Aparte, han pasado desapercibidos sus papeles más valientes, en películas como Bent (1997) o Servicio de compañía (2001).
Algo similar ocurre con sus discos en solitario, que solo llegan a un público decreciente.
De hecho, su última aventura musical, el proyecto SuperHeavy (2011), pasó cual estrella fugaz.
Los pocos que se enteraron pensaron que se trataba de un capricho de millonario, aunque debería haber despertado al menos curiosidad: en el grupo figuraban Damian Marley, hijo de Bob, y A. R. Rahman, celebrado compositor de Bollywood.
Aquí sale a la superficie algo que es vox populi en el negocio de la prensa musical británica.
Una portada con Keith Richards sube las ventas; lo mismo con Jagger, se salda con una bajada estrepitosa. Un síntoma de la exitosa reinvención pública de Richards, desde luego, pero también del desencuentro de Mick con los medios.

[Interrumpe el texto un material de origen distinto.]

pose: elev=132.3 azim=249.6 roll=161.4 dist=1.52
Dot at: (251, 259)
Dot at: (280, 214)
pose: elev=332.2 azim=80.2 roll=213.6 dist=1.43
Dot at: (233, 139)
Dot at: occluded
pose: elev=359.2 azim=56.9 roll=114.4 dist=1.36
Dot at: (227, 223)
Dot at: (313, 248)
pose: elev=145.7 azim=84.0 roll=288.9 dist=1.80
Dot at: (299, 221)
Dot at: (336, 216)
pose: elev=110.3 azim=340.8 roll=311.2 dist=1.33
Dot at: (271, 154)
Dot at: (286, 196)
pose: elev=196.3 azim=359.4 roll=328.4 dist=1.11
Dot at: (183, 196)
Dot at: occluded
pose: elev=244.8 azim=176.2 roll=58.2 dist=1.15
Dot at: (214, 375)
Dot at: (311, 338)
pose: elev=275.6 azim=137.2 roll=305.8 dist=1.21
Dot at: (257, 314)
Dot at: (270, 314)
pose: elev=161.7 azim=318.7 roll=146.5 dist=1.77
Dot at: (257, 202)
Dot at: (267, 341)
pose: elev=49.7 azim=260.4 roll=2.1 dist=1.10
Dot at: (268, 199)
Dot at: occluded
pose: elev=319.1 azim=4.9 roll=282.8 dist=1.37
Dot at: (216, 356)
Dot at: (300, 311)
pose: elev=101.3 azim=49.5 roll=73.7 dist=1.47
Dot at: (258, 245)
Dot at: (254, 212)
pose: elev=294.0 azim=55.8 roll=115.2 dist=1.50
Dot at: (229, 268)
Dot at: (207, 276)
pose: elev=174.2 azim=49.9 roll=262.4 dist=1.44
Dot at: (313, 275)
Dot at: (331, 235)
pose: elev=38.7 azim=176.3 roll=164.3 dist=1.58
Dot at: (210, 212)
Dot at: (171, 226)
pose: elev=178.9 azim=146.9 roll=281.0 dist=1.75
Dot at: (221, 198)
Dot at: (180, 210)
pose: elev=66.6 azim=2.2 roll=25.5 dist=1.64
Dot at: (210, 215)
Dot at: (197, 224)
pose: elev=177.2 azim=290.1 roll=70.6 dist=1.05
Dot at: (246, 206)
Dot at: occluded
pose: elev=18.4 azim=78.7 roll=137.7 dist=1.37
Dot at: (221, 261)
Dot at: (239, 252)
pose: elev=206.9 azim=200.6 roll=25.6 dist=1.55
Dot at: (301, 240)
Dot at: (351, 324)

Si está relajado y el temario desborda lo musical, Jagger puede ser el entrevistado ideal.
Sin embargo, lo habitual son los cortes al periodista, la exhibición de un cinismo blindado, la evasión como táctica preferida.
Los periodistas, se queja, pretenden remover el pasado
. Y Jagger vive para el futuro
. A diferencia de Richards, se esfuerza en captar música nueva, que le sirva para remozar la suya propia.
El concepto nostalgia le suena a pecado: habitualmente, los Stones salen de gira con canciones frescas, aunque no sean las que el respetable quiere escuchar; ellos insisten en demostrarse a sí mismos que están creativamente vivos.
Jagger también tiene vetado todo lo que se refiere a su conducta amorosa.
Que no ha sido ejemplar.
Nunca ha entendido el concepto de veda, mucho menos el de lealtad: en los buenos tiempos se insinuaba a todas, incluyendo novias o mujeres de sus amigos; Bryan Ferry, Eric Clapton, hasta Richards han sufrido su afán depredador. ¿Y qué ofrece?
Aseguran algunas damas que rara vez se han encontrado con un hombre semejante, que entiende las necesidades femeninas, físicas y emocionales
. Sin embargo, esa sabiduría no se traslada a sus letras: de la misoginia inicial ha saltado a extravagantes declaraciones de indefensión masculina, sin olvidar la cuota de mujeres fatales.
A estas alturas ¿qué le motiva? A diferencia de los artistas negros que le inspiraron, podría jubilarse y mantener el nivel de vida de su extensa prole.
Pero conserva rastros del compañerismo que le llevó a fundar el grupo: mientras Keith Richards quiera seguir pateando escenarios, ahí estará él.
Sin olvidar el orgullo de reiventarse bajo los focos, de mantenerse como un atleta, de cantar Satisfaction con un mínimo de dignidad.
Y recuerden: su madre murió con 87 años, su padre con 93.
Genéticamente, Mick Jagger tiene cuerda para rato.